■ **Excerpt**
[Start of section]

Published in Cannabis and Cannabinoid Research, the review of six randomized-controlled clinical trials (RCTs) concluded that both types of cannabis treatment ensued a small but significant reduction in subjective pain scores when compared with placebos in patients experiencing acute pain.
Straight to the pain
Pain relief is one of the most oft-cited reasons patients seek out medical cannabis. But despite this demand, the clinical evidence base for marijuana’s ability to reduce acute pain – a temporary but distressing pain secondary to tissue damage – isn’t great.
One review of the clinical evidence in 2017 concluded that “on the basis of the available randomized controlled trial evidence, cannabinoids have no role in the management of acute pain.”
But the new Cannabis and Cannabinoid Research review somewhat challenges that verdict.
“There is low-quality evidence that cannabinoids have a small but statistically significant reduction in acute pain in the clinical setting,” the authors wrote in their conclusion.
To make their judgement, the authors assessed six RCTs in a systematic review with a meta-analysis.

[End of section]

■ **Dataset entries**
[Start of section]

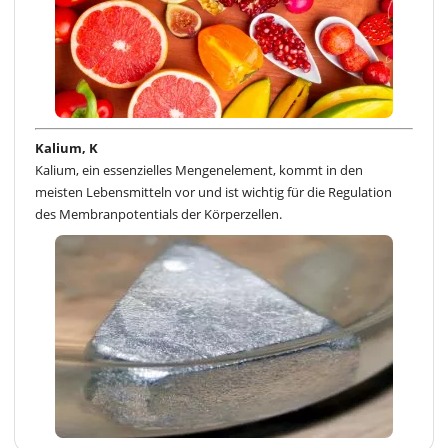
Kalium, K
Kalium, ein essenzielles Mengenelement, kommt in den
meisten Lebensmitteln vor und ist wichtig für die Regulation
des Membranpotentials der Körperzellen.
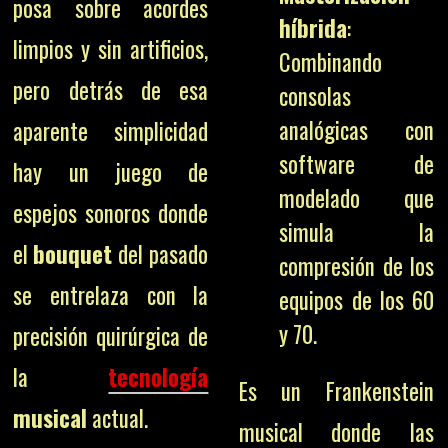
posa sobre acordes
híbrida
:
limpios y sin artificios,
Combinando
pero detrás de esa
consolas
analógicas con
aparente simplicidad
software de
hay un juego de
modelado que
espejos sonoros donde
simula la
el
bouquet
del pasado
compresión de los
se entrelaza con la
equipos de los 60
y 70.
precisión quirúrgica de
la
tecnología
Es un Frankenstein
musical
actual.
musical donde las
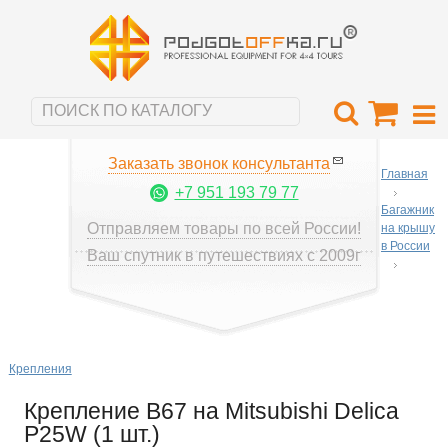
Заказать звонок консультанта
Главная
+7 951 193 79 77
Багажник
Отправляем товары по всей России!
на крышу
в России
Ваш спутник в путешествиях с 2009г
Крепления
Крепление B67 на Mitsubishi Delica
P25W (1 шт.)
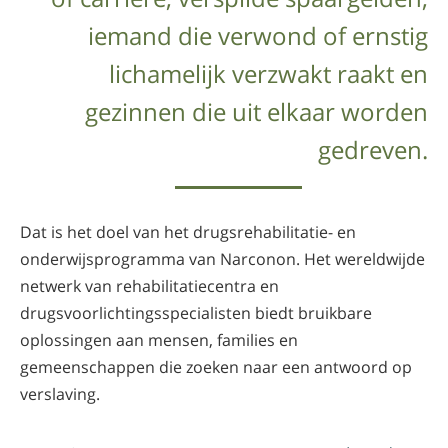
iemand die verwond of ernstig
lichamelijk verzwakt raakt en
gezinnen die uit elkaar worden
gedreven.
Dat is het doel van het drugsrehabilitatie- en
onderwijsprogramma van Narconon. Het wereldwijde
netwerk van rehabilitatiecentra en
drugsvoorlichtingsspecialisten biedt bruikbare
oplossingen aan mensen, families en
gemeenschappen die zoeken naar een antwoord op
verslaving.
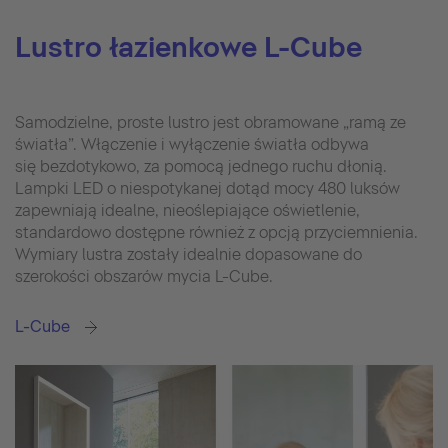
Lustro łazienkowe L-Cube
Samodzielne, proste lustro jest obramowane „ramą ze
światła”. Włączenie i wyłączenie światła odbywa
się bezdotykowo, za pomocą jednego ruchu dłonią.
Lampki LED o niespotykanej dotąd mocy 480 luksów
zapewniają idealne, nieoślepiające oświetlenie,
standardowo dostępne również z opcją przyciemnienia.
Wymiary lustra zostały idealnie dopasowane do
szerokości obszarów mycia L-Cube.
L-Cube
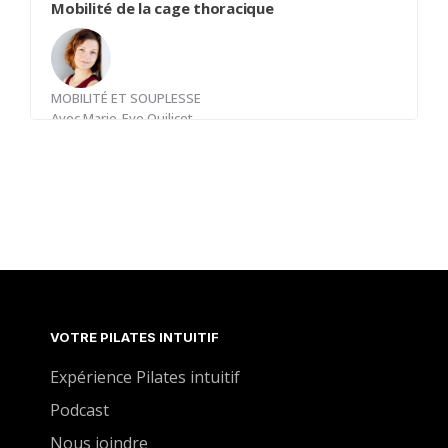
Mobilité de la cage thoracique
MOBILITÉ ET SOUPLESSE
Avec
Marie-Eve Quilicot
Un des endroits important de détendre lorsque
l'on veut plus de mobilité des épaules est la cage
thoracique. Plusieurs mouvements passifs actifs
seront explorés pour que votre cage thoracique
respire mieux et vous donne une belle liberté
dans vos épaules.
VOTRE PILATES INTUITIF
Expérience Pilates intuitif
Podcast
Nous joindre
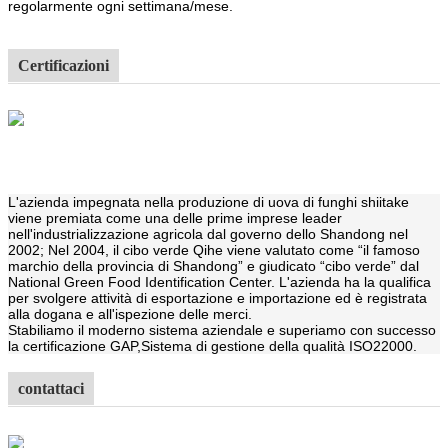
regolarmente ogni settimana/mese.
Certificazioni
L'azienda impegnata nella produzione di uova di funghi shiitake
viene premiata come una delle prime imprese leader
nell'industrializzazione agricola dal governo dello Shandong nel
2002; Nel 2004, il cibo verde Qihe viene valutato come “il famoso
marchio della provincia di Shandong” e giudicato “cibo verde” dal
National Green Food Identification Center. L'azienda ha la qualifica
per svolgere attività di esportazione e importazione ed è registrata
alla dogana e all'ispezione delle merci.
Stabiliamo il moderno sistema aziendale e superiamo con successo
la certificazione GAP,
Sistema di gestione della qualità ISO22000.
contattaci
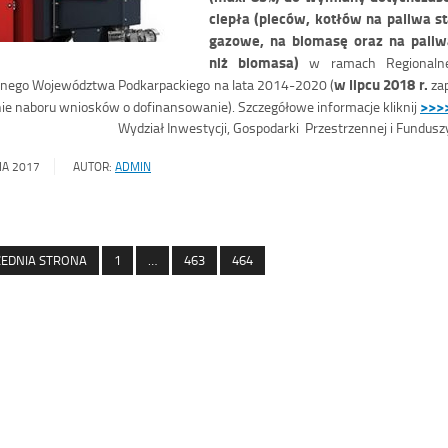
ciepła (pieców, kotłów na paliwa st
gazowe, na biomasę oraz na paliwa
niż biomasa)
w ramach Regionalne
w lipcu 2018 r.
jnego Województwa Podkarpackiego na lata 2014-2020 (
zap
>>>
ie naboru wniosków o dofinansowanie). Szczegółowe informacje kliknij
Wydział Inwestycji, Gospodarki Przestrzennej i Fundu
IA 2017
AUTOR:
ADMIN
EDNIA STRONA
1
…
463
464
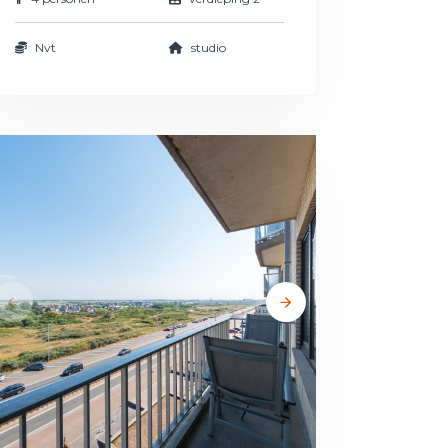
Nvt
studio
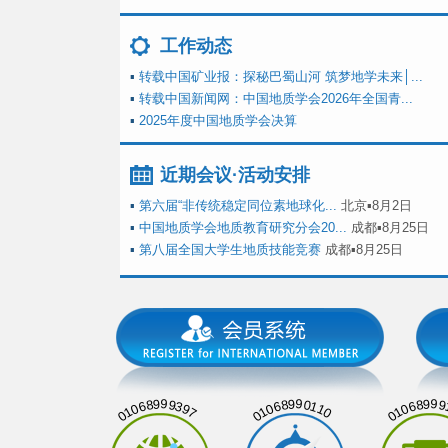
工作动态
▪
转载中国矿业报：探秘巴蜀山河 筑梦地学未来│...
▪
转载中国新闻网：中国地质学会2026年全国青...
▪
2025年度中国地质学会决算
近期会议·活动安排
▪
第六届“非传统稳定同位素地球化...
北京▪8月2日
▪
中国地质学会地质教育研究分会20...
成都▪8月25日
▪
第八届全国大学生地质技能竞赛
成都▪8月25日
01068999397
01068990110
01068999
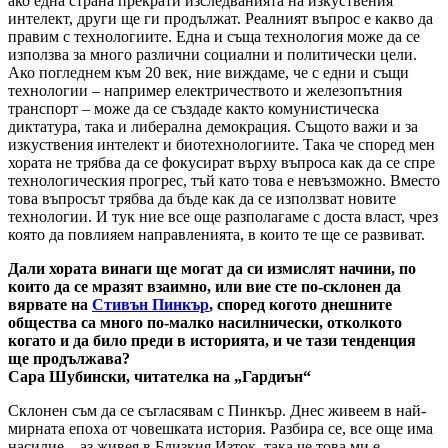
ако една страна прекрати изследванията на изкуствения
интелект, други ще ги продължат. Реалният въпрос е какво да
правим с технологиите. Една и съща технология може да се
използва за много различни социални и политически цели.
Ако погледнем към 20 век, ние виждаме, че с едни и същи
технологии – например електричеството и железопътния
транспорт – може да се създаде както комунистическа
диктатура, така и либерална демокрация. Същото важи и за
изкуствения интелект и биотехнологиите. Така че според мен
хората не трябва да се фокусират върху въпроса как да се спре
технологическия прогрес, тъй като това е невъзможно. Вместо
това въпросът трябва да бъде как да се използват новите
технологии. И тук ние все още разполагаме с доста власт, чрез
която да повлияем направленията, в които те ще се развиват.
Дали хората винаги ще могат да си измислят начини, по
които да се мразят взаимно, или вие сте по-склонен да
вярвате на
Стивън Пинкър
, според когото днешните
общества са много по-малко насилнически, отколкото
когато и да било преди в историята, и че тази тенденция
ще продължава?
Сара Шубински, читателка на „Гардиън“
Склонен съм да се съгласявам с Пинкър. Днес живеем в най-
мирната епоха от човешката история. Разбира се, все още има
насилие – аз живея в Близкия Изток, така че това ми е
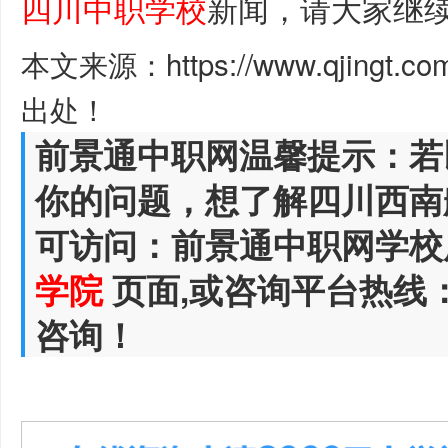
四川中职学校
新闻，请大家继
本文来源：https://www.qjingt.c
出处！
前景通中职网温馨提示：若
你的问题，想了解四川西南
可访问：前景通中职网学校
学院
页面,或咨询平台热线
咨询！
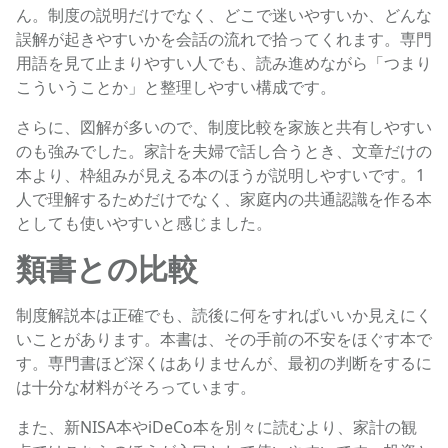
ん。制度の説明だけでなく、どこで迷いやすいか、どんな
誤解が起きやすいかを会話の流れで拾ってくれます。専門
用語を見て止まりやすい人でも、読み進めながら「つまり
こういうことか」と整理しやすい構成です。
さらに、図解が多いので、制度比較を家族と共有しやすい
のも強みでした。家計を夫婦で話し合うとき、文章だけの
本より、枠組みが見える本のほうが説明しやすいです。1
人で理解するためだけでなく、家庭内の共通認識を作る本
としても使いやすいと感じました。
類書との比較
制度解説本は正確でも、読後に何をすればいいか見えにく
いことがあります。本書は、その手前の不安をほぐす本で
す。専門書ほど深くはありませんが、最初の判断をするに
は十分な材料がそろっています。
また、新NISA本やiDeCo本を別々に読むより、家計の観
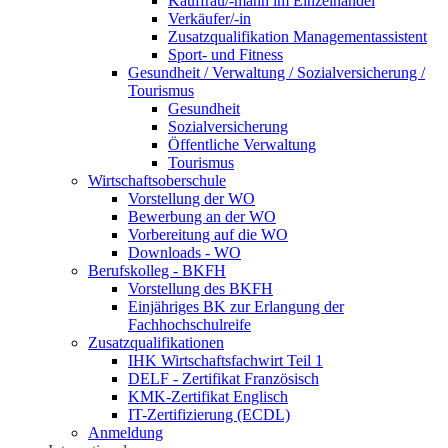
Kauffrau/-mann im Einzelhandel
Verkäufer/-in
Zusatzqualifikation Managementassistent
Sport- und Fitness
Gesundheit / Verwaltung / Sozialversicherung /
Tourismus
Gesundheit
Sozialversicherung
Öffentliche Verwaltung
Tourismus
Wirtschaftsoberschule
Vorstellung der WO
Bewerbung an der WO
Vorbereitung auf die WO
Downloads - WO
Berufskolleg - BKFH
Vorstellung des BKFH
Einjähriges BK zur Erlangung der
Fachhochschulreife
Zusatzqualifikationen
IHK Wirtschaftsfachwirt Teil 1
DELF - Zertifikat Französisch
KMK-Zertifikat Englisch
IT-Zertifizierung (ECDL)
Anmeldung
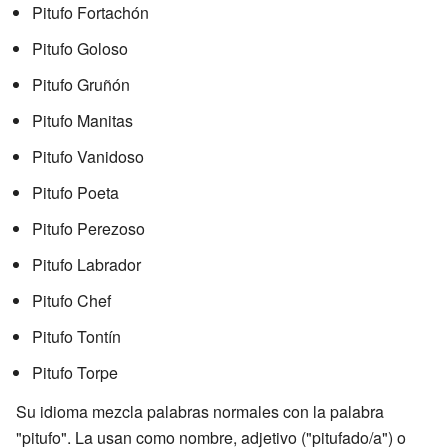
Pitufo Fortachón
Pitufo Goloso
Pitufo Gruñón
Pitufo Manitas
Pitufo Vanidoso
Pitufo Poeta
Pitufo Perezoso
Pitufo Labrador
Pitufo Chef
Pitufo Tontín
Pitufo Torpe
Su idioma mezcla palabras normales con la palabra
"pitufo". La usan como nombre, adjetivo ("pitufado/a") o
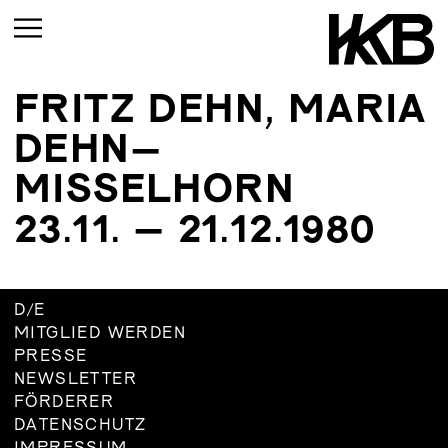
FRITZ DEHN, MARIA
AKTUELL
DEHN–
VORSCHAU
MISSELHORN
RÜCKBLICK
23.11. – 21.12.1980
AKTUELL
VORSCHAU
D
/
E
RÜCKBLICK
MITGLIED WERDEN
PRESSE
NEWSLETTER
FÖRDERER
DATENSCHUTZ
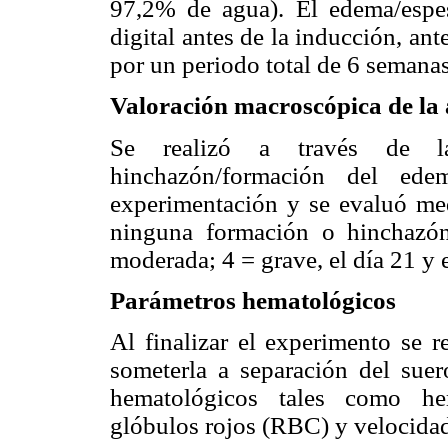
97,2% de agua). El edema/espe
digital antes de la inducción, ant
por un periodo total de 6 semana
Valoración macroscópica de la a
Se realizó a través de l
hinchazón/formación del ed
experimentación y se evaluó med
ninguna formación o hinchazó
moderada; 4 = grave, el día 21 y e
Parámetros hematológicos
Al finalizar el experimento se r
someterla a separación del suer
hematológicos tales como he
glóbulos rojos (RBC) y velocidad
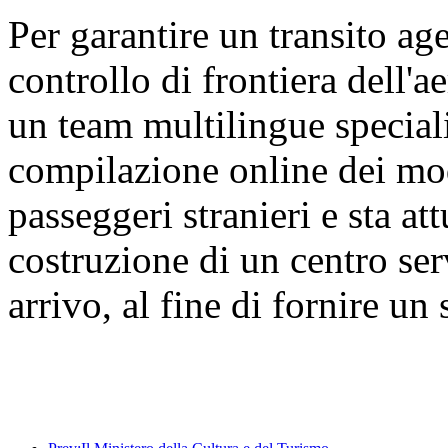
Per garantire un transito age
controllo di frontiera dell'a
un team multilingue speciali
compilazione online dei modu
passeggeri stranieri e sta a
costruzione di un centro ser
arrivo, al fine di fornire un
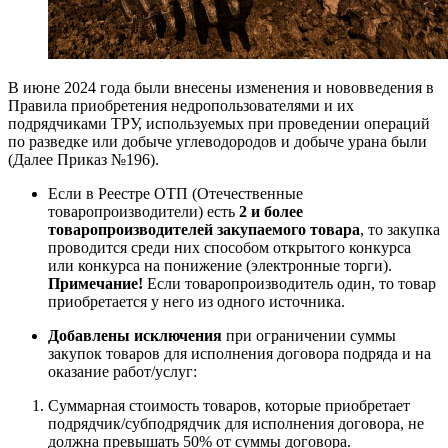
В июне 2024 года были внесены изменения и нововведения в
Правила приобретения недропользователями и их
подрядчиками ТРУ, используемых при проведении операций
по разведке или добыче углеводородов и добыче урана были
(Далее Приказ №196).
Если в Реестре ОТП (Отечественные
товаропроизводители) есть
2 и более
товаропроизводителей закупаемого товара
, то закупка
проводится среди них способом открытого конкурса
или конкурса на понижение (электронные торги).
Примечание!
Если товаропроизводитель один, то товар
приобретается у него из одного источника.
Добавлены исключения
при ограничении суммы
закупок товаров для исполнения договора подряда и на
оказание работ/услуг:
Суммарная стоимость товаров, которые приобретает
подрядчик/субподрядчик для исполнения договора, не
должна превышать 50% от суммы договора.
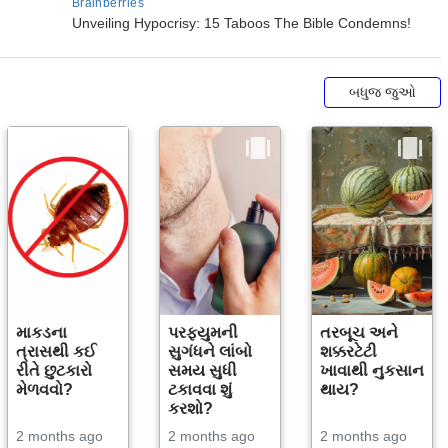
બધુજ જુઓ
માકડના
પરફ્યુમની
તરબૂચ અને
ત્રાસથી કઈ
સુગંધને લાંબો
શક્કરટેટી
રીતે છુટકારો
સમય સુધી
ખાવાથી નુકસાન
મેળવવો?
ટકાવવા શું
થાય?
કરશો?
2 months ago
2 months ago
2 months ago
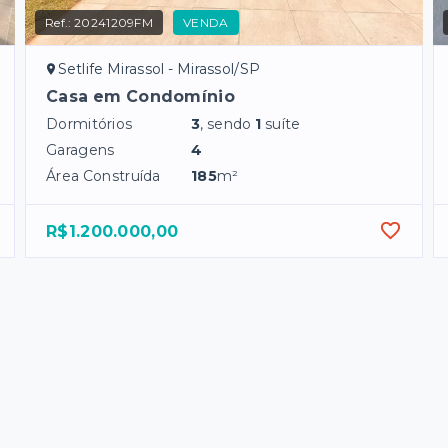
Ref.:
20241209FM
VENDA
Setlife Mirassol - Mirassol/SP
Casa em Condomínio
Dormitórios
3
, sendo
1
suíte
Garagens
4
Área Construída
185
m²
R$1.200.000,00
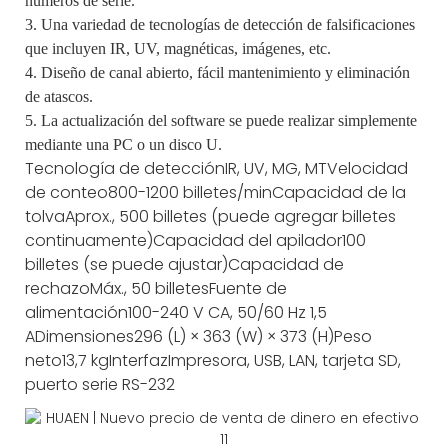
números de serie.
3. Una variedad de tecnologías de detección de falsificaciones
que incluyen IR, UV, magnéticas, imágenes, etc.
4. Diseño de canal abierto, fácil mantenimiento y eliminación
de atascos.
5. La actualización del software se puede realizar simplemente
mediante una PC o un disco U.
Tecnología de detección
IR, UV, MG, MT
Velocidad
de conteo
800-1200 billetes/min
Capacidad de la
tolva
Aprox., 500 billetes (puede agregar billetes
continuamente)
Capacidad del apilador
100
billetes (se puede ajustar)
Capacidad de
rechazo
Máx., 50 billetes
Fuente de
alimentación
100-240 V CA, 50/60 Hz 1,5
A
Dimensiones
296 (L) × 363 (W) × 373 (H)
Peso
neto
13,7 kg
Interfaz
Impresora, USB, LAN, tarjeta SD,
puerto serie RS-232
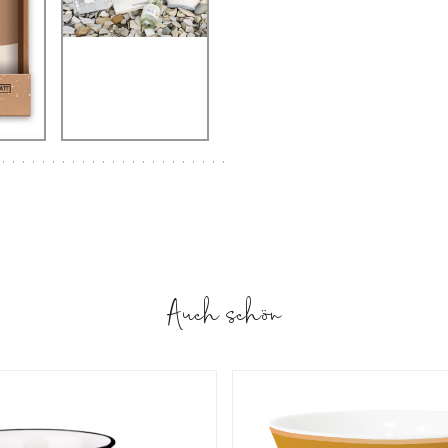
Auch schön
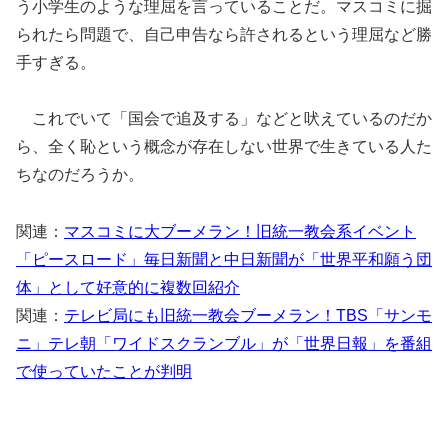
う小学生のような理屈を言っていることだ。マスコミに掘
られたら問題で、自己申告なら許されるという理屈など勝
手すぎる。
これでいて「国会で追及する」などと吠えているのだか
ら、全く恥という概念が存在しない世界で生きている人た
ちなのだろうか。
関連：
マスコミに大ブーメラン！旧統一教会系イベント
「ピースロード」毎日新聞と中日新聞が「世界平和願う団
体」として好意的に複数回紹介
関連：
テレビ局にも旧統一教会ブーメラン！TBS「サンモ
ニ」テレ朝「ワイドスクランブル」が「世界日報」を番組
で使っていたことが判明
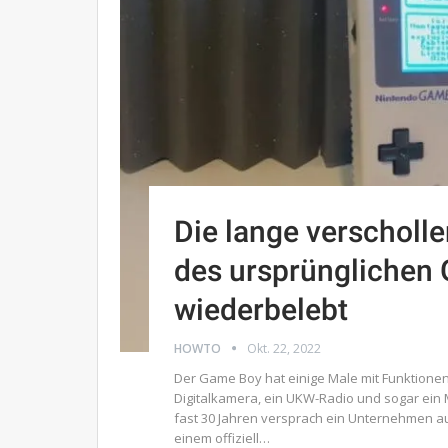
Die lange verscholl
des ursprünglichen
wiederbelebt
HOWTO
Okt. 22, 2022
Der Game Boy hat einige Male mit Funktionen 
Digitalkamera, ein UKW-Radio und sogar ein 
fast 30 Jahren versprach ein Unternehmen a
einem offiziell…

[End of section]

■ **Required action 1**
Answer these questions about the excerpt on cannabis and acute pain.
(a) How many randomized-controlled clinical trials did the new review assess?
(b) In what year was the earlier review published that found cannabinoids have no role in managing acute pain?
(c) How does the excerpt define acute pain?
■ **Required action 2**
Transcribe the stretch of the excerpt on cannabis and acute pain from "Straight to the" through "with a meta-analysis.".

■ **Exercise output 1**
(a) Six.
(b) 2017.
(c) As a temporary but distressing pain secondary to tissue damage.

■ **Exercise output 2**
Straight to the pain
Pain relief is one of the most oft-cited reasons patients seek out medical cannabis. But despite this demand, the clinical evidence base for marijuana’s ability to reduce acute pain – a temporary but distressing pain secondary to tissue damage – isn’t great.
One review of the clinical evidence in 2017 concluded that “on the basis of the available randomized controlled trial evidence, cannabinoids have no role in the management of acute pain.”
But the new Cannabis and Cannabinoid Research review somewhat challenges that verdict.
“There is low-quality evidence that cannabinoids have a small but statistically significant reduction in acute pain in the clinical setting,” the authors wrote in their conclusion.
To make their judgement, the authors assessed six RCTs in a systematic review with a meta-analysis.